One of the world's largest dry docks sank at a shipyard in northwestern Russia late last month, throwing a wrench into plans to repair and modernize the country's sole aircraft carrier — the Admiral Kuznetsov.
The Kuznetsov, which was sent for repairs in May after a history of breakdowns, was being refitted and upgraded at the PD-50 dry dock at the 82nd Repair Shipyard when a power supply disruption caused the pumps supporting the massive 80,000-ton structure to break down. As the damaged dock sank to the depths, two large cranes fell on the aircraft carrier, tearing a substantial 200-square-foot hole in the vessel.
Russian officials initially said that the accident would not delay efforts to repair the flagship of the Russian Navy, which returned from Syria spewing black smoke after losing two of its aircraft to tragic accidents, but it appears that the loss of the critical PD-50 dry dock may be a serious setback. The overhaul was expected to be finished in 2021, but it is unlikely that the country will be able to meet that deadline.
Russia has found viable alternatives to the sunken dry dock for almost all of its naval vessels, all except for the Kuznetsov, officials now admit.
"We have alternatives actually for all the ships except for Admiral Kuznetsov," Head of the United Ship-Building Corporation Alexei Rakhmanov told the state-run TASS news agency Wednesday. "As for the ships of the first rank, ... the Admiral Kuznetsov, creates certain inconveniences."

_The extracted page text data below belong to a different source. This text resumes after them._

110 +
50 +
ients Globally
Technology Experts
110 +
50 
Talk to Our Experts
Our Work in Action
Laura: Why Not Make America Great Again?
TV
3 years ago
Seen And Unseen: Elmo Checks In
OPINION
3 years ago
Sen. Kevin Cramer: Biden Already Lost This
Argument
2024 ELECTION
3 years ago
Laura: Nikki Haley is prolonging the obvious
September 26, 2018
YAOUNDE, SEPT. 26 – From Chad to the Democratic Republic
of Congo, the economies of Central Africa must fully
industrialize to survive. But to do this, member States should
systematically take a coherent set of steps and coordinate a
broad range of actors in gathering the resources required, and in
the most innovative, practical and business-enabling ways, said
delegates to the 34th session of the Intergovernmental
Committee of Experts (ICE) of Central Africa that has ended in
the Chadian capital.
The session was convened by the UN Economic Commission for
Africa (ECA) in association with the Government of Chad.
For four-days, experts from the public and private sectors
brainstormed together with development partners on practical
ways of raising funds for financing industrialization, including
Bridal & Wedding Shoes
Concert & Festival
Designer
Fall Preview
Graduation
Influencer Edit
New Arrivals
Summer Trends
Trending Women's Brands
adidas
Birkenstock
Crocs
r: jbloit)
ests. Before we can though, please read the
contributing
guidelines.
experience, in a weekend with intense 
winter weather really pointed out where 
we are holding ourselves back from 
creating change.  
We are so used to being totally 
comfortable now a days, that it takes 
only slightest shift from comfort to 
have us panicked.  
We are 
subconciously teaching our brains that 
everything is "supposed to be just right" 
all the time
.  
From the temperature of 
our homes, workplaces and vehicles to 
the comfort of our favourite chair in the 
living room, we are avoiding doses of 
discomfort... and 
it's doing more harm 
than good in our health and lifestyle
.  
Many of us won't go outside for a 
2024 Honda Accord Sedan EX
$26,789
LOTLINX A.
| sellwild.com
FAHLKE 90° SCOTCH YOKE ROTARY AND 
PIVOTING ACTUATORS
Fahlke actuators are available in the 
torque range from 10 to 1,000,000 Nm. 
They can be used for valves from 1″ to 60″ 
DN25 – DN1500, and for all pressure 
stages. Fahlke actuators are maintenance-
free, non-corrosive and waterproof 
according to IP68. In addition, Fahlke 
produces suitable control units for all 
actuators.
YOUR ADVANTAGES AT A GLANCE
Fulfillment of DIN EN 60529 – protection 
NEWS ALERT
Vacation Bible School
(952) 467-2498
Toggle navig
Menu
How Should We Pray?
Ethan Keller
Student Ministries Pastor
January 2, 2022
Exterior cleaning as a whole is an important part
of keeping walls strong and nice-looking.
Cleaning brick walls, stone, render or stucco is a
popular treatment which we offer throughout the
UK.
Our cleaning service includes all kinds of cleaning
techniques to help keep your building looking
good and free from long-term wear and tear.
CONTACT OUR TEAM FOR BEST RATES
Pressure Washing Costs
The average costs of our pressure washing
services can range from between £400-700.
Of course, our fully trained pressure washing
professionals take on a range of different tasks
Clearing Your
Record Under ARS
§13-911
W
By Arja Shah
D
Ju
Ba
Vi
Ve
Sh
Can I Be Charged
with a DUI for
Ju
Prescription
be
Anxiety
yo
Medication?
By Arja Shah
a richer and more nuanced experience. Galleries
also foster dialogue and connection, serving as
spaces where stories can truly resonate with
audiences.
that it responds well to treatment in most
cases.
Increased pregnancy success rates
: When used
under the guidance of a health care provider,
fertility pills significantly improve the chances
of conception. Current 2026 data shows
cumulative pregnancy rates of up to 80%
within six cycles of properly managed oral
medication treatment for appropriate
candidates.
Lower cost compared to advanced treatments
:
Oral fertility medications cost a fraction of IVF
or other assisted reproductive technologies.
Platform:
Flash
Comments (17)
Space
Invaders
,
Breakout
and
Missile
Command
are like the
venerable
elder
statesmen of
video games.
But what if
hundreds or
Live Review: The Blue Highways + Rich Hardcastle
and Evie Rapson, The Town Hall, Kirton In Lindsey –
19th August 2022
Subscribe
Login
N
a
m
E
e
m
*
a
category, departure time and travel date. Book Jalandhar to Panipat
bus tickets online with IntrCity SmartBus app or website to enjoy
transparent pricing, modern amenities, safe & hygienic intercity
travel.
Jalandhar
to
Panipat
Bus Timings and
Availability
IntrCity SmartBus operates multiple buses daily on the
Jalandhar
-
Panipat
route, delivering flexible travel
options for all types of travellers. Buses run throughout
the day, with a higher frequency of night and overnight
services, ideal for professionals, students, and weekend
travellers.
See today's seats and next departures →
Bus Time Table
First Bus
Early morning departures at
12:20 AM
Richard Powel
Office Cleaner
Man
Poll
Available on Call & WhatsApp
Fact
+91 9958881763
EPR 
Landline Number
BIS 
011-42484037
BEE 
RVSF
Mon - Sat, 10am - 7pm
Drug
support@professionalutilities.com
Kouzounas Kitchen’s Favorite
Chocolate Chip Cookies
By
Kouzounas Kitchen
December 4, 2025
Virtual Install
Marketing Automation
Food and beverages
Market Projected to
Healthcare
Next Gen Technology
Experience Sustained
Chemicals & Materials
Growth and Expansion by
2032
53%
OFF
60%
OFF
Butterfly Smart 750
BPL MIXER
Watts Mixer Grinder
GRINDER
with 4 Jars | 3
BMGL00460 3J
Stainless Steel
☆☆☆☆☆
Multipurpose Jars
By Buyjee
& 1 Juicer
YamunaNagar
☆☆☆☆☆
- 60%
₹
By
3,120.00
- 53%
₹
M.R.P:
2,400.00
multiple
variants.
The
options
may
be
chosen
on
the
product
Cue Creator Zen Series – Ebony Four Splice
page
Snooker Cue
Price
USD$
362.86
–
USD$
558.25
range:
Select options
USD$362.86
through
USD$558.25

"We hope the issue of the docking of first-rank ships will be resolved in the near future," he added, noting that the country is investigating other alternatives. The Kuznetsov is reportedly sitting at the 35th Ship Repair Plant. The PD-1 dock at the Severodvinsk shipyard was initially mentioned as a possible alternative, but it was later determined that the facility could not handle a ship of that size. Russia is believed to be looking seriously at trying to refloat the sunken dock.
The Diplomat reports that Russia lacks any acceptable alternative to the PD-50, which would take six months to a year to recover, an operation that would likely require international support, which it does not seem likely to receive. And given the country's souring relations with its European neighbors, Moscow probably can't count on Sweden building it another dry dock.
The loss of the PD-50 dry dock and the ensuing damage to the Kuznetsov begs the question of whether it is even worth it to salvage its carrier program given its poor performance record and unreliability, The War Zone assesses. The Kuznetsov carrier is regularly seen accompanied by tugboats, preparation for practically inevitable problems at sea.
It is currently unclear how the loss of the important dry dock will affect other ships slated for repair and modernization.